> Stored entries
>>
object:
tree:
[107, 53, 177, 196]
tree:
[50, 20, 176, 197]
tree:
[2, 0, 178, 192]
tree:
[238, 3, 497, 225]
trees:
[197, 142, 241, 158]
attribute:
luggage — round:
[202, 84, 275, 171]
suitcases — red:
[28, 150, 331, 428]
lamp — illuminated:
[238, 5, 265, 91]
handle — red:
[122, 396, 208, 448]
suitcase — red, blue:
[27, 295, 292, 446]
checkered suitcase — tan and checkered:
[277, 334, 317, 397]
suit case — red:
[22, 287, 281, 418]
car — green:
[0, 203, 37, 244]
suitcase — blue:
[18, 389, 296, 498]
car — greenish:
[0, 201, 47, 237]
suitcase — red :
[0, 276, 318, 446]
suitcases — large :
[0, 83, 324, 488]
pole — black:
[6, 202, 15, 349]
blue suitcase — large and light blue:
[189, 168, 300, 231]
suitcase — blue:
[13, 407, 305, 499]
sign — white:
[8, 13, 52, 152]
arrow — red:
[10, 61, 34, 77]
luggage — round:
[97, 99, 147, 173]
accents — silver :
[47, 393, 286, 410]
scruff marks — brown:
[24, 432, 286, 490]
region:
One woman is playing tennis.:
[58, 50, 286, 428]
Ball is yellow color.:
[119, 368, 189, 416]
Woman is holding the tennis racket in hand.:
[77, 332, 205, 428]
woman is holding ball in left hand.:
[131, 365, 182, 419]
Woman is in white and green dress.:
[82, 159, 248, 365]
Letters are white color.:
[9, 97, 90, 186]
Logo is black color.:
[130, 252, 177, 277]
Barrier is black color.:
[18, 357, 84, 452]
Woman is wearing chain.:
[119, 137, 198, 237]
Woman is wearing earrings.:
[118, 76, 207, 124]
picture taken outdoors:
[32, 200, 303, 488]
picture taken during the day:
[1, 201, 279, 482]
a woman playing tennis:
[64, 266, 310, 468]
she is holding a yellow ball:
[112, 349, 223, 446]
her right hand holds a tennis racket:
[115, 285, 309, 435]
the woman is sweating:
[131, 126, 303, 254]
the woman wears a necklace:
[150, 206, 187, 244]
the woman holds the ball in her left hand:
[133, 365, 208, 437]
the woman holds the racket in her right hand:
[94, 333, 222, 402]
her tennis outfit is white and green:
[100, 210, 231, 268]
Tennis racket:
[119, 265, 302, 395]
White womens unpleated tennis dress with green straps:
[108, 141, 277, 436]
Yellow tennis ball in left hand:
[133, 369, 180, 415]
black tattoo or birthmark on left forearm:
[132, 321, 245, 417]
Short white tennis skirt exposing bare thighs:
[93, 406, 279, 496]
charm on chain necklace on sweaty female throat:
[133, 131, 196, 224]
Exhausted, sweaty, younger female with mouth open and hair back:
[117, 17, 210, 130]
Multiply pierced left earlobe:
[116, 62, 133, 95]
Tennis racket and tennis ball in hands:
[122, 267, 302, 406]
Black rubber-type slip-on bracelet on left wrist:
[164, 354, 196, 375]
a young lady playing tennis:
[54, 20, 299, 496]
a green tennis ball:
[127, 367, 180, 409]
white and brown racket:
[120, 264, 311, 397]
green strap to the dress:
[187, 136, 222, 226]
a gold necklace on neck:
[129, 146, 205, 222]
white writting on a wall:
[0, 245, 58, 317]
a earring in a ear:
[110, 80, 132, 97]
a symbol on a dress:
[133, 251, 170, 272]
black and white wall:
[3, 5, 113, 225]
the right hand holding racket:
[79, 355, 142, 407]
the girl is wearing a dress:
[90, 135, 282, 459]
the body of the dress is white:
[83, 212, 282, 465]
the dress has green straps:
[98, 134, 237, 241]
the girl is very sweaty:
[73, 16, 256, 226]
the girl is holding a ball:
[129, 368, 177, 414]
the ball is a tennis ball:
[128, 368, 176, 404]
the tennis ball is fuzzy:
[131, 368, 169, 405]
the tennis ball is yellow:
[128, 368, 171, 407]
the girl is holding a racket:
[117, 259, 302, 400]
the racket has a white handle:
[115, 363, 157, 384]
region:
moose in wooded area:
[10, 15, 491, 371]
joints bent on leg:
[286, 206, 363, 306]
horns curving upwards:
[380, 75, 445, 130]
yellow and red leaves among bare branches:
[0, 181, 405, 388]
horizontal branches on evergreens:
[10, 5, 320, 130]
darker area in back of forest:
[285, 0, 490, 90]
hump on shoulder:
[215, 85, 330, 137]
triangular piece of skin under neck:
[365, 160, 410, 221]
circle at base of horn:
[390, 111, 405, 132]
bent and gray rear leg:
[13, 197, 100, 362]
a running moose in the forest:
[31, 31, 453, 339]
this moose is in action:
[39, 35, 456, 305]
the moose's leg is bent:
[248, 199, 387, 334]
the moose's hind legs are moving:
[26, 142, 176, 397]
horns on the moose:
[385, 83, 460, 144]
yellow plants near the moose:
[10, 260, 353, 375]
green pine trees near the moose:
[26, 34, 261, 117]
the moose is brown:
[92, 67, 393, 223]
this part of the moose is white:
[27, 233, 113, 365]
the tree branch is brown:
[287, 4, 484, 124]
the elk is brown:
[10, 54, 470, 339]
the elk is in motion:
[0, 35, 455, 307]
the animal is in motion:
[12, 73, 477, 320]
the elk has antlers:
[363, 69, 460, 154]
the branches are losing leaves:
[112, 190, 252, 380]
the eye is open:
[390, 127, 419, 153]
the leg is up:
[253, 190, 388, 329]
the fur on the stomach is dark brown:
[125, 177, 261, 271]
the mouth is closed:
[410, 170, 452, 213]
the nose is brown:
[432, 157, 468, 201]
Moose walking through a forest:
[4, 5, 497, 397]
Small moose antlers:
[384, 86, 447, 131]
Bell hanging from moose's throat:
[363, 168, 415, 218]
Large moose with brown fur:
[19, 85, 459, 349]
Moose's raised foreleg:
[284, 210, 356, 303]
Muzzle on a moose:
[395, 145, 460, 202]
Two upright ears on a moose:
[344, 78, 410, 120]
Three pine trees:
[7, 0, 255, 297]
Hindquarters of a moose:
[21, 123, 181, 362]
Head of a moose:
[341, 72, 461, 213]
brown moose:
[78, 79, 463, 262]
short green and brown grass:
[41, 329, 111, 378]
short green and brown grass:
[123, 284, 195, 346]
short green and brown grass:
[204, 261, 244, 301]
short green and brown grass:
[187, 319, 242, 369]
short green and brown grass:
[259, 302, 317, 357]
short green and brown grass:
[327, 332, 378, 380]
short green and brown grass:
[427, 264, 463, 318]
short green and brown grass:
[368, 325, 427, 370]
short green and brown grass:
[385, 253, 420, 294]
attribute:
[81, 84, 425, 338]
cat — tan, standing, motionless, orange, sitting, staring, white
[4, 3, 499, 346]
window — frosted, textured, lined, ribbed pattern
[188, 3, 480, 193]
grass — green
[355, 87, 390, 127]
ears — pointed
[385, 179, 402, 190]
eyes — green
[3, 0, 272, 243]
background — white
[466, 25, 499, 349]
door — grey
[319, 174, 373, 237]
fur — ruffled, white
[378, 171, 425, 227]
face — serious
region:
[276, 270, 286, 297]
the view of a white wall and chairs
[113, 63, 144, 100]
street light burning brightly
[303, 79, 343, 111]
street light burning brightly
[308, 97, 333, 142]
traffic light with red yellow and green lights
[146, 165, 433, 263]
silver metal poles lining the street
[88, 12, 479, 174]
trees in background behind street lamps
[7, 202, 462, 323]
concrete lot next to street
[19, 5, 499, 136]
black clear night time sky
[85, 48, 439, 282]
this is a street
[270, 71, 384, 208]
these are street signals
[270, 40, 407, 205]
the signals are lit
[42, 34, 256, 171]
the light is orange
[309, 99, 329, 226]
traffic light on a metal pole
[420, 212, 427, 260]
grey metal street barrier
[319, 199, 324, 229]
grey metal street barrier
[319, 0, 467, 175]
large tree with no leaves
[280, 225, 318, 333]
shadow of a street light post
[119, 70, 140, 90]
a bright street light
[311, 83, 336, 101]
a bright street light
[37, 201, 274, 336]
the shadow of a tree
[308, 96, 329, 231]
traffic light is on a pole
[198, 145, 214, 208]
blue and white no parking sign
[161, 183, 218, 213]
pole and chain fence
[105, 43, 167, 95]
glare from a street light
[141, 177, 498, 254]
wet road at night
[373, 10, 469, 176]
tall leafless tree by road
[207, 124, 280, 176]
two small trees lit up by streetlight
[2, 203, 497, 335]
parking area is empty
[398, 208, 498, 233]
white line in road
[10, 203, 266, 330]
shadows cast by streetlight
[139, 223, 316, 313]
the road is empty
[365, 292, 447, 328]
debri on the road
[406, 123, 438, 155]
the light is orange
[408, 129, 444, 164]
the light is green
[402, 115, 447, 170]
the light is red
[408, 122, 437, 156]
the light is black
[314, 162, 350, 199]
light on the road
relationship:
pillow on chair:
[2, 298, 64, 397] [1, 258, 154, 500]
<<
>>
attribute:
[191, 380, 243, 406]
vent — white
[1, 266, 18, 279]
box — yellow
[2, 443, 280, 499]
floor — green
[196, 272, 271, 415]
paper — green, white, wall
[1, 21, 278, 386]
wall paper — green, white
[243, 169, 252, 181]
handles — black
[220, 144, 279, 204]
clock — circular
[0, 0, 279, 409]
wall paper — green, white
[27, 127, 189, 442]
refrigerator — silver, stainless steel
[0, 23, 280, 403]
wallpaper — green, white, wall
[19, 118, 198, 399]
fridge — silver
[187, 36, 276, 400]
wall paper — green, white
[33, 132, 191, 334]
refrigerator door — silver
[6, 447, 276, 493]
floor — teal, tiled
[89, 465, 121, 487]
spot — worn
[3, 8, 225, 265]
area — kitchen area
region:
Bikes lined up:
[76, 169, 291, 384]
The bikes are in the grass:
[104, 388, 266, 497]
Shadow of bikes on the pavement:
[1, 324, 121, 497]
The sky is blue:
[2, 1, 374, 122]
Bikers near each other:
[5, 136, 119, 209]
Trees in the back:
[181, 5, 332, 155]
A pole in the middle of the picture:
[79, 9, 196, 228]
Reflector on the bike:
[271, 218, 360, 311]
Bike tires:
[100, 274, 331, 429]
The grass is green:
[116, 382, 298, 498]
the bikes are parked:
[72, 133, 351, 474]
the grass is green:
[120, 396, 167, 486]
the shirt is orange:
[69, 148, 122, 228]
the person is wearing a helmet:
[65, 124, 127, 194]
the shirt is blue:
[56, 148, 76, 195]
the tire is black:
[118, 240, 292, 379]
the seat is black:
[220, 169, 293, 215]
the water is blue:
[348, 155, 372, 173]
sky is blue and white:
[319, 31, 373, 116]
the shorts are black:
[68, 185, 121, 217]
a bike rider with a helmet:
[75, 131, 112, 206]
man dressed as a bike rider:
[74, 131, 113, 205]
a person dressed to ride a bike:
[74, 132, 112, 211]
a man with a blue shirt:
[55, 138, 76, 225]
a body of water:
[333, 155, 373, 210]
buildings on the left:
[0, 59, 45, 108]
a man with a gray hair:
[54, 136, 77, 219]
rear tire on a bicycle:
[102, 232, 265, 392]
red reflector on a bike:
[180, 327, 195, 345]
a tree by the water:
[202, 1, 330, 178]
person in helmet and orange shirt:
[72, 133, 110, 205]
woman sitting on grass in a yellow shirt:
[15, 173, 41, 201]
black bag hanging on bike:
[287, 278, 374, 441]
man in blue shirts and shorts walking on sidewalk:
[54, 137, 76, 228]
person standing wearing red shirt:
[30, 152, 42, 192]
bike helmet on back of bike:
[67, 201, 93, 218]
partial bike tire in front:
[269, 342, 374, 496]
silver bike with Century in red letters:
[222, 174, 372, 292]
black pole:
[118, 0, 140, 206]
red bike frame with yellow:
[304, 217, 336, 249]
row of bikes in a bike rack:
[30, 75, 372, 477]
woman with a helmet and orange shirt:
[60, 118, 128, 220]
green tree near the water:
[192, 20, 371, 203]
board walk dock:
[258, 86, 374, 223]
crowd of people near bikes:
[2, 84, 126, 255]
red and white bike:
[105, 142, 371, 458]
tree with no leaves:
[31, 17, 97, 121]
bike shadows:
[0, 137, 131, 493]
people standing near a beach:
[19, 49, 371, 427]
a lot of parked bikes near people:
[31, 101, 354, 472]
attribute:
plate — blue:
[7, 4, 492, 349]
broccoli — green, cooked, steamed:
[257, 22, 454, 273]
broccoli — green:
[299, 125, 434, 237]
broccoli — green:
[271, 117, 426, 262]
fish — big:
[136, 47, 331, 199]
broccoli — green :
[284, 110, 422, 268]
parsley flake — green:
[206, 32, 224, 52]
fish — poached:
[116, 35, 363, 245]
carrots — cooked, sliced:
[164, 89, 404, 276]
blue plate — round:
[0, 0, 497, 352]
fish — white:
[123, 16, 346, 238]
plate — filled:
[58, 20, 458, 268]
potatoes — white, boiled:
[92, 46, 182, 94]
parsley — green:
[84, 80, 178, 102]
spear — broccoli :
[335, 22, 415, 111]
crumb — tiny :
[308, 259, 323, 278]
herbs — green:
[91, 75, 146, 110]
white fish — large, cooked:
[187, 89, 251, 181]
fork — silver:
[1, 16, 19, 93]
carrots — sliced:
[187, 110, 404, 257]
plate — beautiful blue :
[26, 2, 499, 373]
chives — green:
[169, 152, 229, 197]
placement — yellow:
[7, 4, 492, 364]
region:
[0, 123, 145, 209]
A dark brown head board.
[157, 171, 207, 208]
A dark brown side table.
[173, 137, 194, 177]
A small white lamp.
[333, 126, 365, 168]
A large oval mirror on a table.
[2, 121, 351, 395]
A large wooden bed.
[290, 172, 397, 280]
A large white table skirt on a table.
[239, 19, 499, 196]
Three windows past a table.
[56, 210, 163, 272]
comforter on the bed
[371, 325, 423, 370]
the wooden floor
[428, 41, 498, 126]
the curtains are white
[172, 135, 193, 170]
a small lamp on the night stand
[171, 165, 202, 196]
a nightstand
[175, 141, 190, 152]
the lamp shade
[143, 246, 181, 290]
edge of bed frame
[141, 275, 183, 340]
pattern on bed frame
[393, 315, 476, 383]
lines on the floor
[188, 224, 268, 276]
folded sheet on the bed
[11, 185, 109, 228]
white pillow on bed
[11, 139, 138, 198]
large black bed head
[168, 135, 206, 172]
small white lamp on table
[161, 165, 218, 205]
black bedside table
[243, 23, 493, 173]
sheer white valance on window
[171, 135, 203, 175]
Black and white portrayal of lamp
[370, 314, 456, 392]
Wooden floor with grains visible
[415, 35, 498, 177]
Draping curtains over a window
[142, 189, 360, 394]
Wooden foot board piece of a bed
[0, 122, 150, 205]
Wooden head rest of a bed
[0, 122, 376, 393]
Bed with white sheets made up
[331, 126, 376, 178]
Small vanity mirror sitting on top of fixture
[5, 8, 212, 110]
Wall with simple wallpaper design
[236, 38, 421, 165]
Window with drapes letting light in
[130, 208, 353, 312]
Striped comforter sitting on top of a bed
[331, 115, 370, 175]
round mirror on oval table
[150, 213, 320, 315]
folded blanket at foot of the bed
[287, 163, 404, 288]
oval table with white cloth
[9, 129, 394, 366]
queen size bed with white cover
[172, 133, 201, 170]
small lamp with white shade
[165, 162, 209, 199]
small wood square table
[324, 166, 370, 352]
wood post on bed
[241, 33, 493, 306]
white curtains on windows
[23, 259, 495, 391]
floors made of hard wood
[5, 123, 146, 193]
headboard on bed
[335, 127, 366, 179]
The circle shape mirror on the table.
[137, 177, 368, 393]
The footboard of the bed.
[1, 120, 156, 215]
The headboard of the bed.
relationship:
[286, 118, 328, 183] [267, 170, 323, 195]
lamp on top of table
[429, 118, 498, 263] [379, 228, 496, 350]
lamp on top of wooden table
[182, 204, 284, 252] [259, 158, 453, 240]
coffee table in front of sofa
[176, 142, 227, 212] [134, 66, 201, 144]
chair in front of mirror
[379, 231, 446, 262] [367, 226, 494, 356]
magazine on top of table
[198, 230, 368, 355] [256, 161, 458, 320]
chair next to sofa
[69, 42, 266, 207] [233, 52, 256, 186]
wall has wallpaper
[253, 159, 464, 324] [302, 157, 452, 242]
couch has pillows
<<
> Activity
Reproduce the lines of the listing from the one containing "sky is blue and" through the one containing "[55, 138, 76, 225]", substituting "cap" for "helmet" and leaving everything else as it stands.

> Exercise response
sky is blue and white:
[319, 31, 373, 116]
the shorts are black:
[68, 185, 121, 217]
a bike rider with a cap:
[75, 131, 112, 206]
man dressed as a bike rider:
[74, 131, 113, 205]
a person dressed to ride a bike:
[74, 132, 112, 211]
a man with a blue shirt:
[55, 138, 76, 225]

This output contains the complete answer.